## [DOCUMENT EXCERPT]
·····

When Facebook Apps Attack!

March 2nd, 2009 No comments

Facebook, and other popular social networking services like Twitter and MySpace, are the new frontier when it comes to attack surfaces for the bad guys. They are the target of attack because, like Internet Explorer and like Microsoft Windows before it, that’s where the users are. All of these services have been struck by cross-site scripting attacks, malicious add-on applications, password attacks, and everything else in the Web 2.0 tool box.

There is absolutely nothing new in the way these attacks are delivered or the form in which they take. They mostly play on the typical curiosity that an end-user has for the shiny link, app, or video that is presented to them. But that old addage – don’t click on it unless you know what it is – still applies in the vast majority of these social networking attacks.

·····

## [GIVEN INFORMATION]

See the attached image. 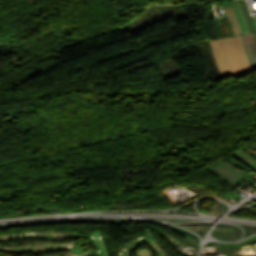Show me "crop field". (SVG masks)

·····

## [DIRECTIVE]
Translate this sentence from the post on Facebook app attacks into Spanish: "They are the target of attack because, like Internet Explorer and like Microsoft Windows before it, that’s where the users are."

## [TASK ANSWER]
Son blanco de ataques porque, al igual que Internet Explorer y, antes que este, Microsoft Windows, ahí es donde están los usuarios.